While there are power generating stations everywhere throughout the three grids, there are powerful sources of irregularity in the entire system. Wind energy sources can drop suddenly, and the growing solar input systems are diurnal (they produce nothing at night), or a power plant may go offline for maintenance. Furthermore, a Coronal Mass Ejection (see can send a huge bolus of charged particles at our planet. The Earth’s magnetic field is a pretty good defensive barrier, but it can be – and has been – beaten down to the ground. When that happens there are huge telluric currents set up – vast flows of electricity along the ground. When this hits a power substation it can cause huge shorts in the giant accumulators. If you’ve never seen a power transformer “pop”, then you are in for a spectacular surprise as long as you are not next to it. I’ve watched video of a tornado approaching Oklahoma City, and its approach is marked distinctly by bright flashes as these pole-top transformers explode.

When a small transformer like this goes down, it blacks out a part of the network and is repairable within a few days at most. When a larger accumulator explodes in a power substation, it’s a different matter, and there will be huge surges of power coming in on the grid to try to compensate for its loss. Enough of these kinds of events and the instability they bring will cause vast areas to go down. 

The most famous of these events happened in the summer of 1965, when New York City was blacked out. Interestingly, there was a huge surge of births in the area precisely 9 months later. More recently, a CME shut down the Canadian provinces of Quebec and Ontario, when they experienced a huge and long-lasting blackout in the middle of winter. If electricity is your source of heat, this could be a life-threatening event. If you survive, your water pipes will freeze and burst, and you will have heck to pay when it warms up again.
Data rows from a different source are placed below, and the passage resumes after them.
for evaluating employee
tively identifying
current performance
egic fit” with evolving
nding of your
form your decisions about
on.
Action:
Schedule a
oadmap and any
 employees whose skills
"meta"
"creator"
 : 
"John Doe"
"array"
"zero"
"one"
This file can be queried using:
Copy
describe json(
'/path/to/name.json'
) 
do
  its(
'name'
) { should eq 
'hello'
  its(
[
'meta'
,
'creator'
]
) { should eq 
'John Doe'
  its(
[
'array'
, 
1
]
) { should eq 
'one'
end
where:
When these surge-and-sag events happen, human operators jump in and try to stop the cascading failure from propagating. But they don’t always succeed, in part because the entire grid is fundamentally a non-linear system, sensitive to the tiniest things. In other words, we can’t predict ahead what is going to happen to our home power supply, because there are too many variables involved and we don’t understand the behavior of the system except in statistical ways.

But the human and growing automation reasons for grid instability are perhaps the most interesting – and the least predictable. Thousands of induction motors in air conditioners can all surge at once and drag down (“brown out”) the entire system when a sudden heat wave hits California, or New York, or any other major collection of humanity. As more and more renewable energy sources come online, the points of failure and surge grow even further. Newer smart appliances just add to this mix because human control steadily diminishes.

It’s perhaps not really surprising, then, that Chinese military hackers have turned their attention to the North American power grid, and have persistently probed the computer control systems monitoring and adjusting against just these sorts of failures.

Yes, chaos theory rules our world. Another way to say this is that our small part of the universe is chock full of nonlinear systems, including especially humans, and nonlinear systems are very hard to forecast.


One final quote, this time from the famous mathematician Pierre Simon Laplace: “An Intelligence which could comprehend all the forces by which nature is animated and the respective situation of the beings who compose it – an Intelligence sufficiently vast to submit these data to analysis… for It, nothing would be uncertain and the future, as the past, would be present to It’s eyes.”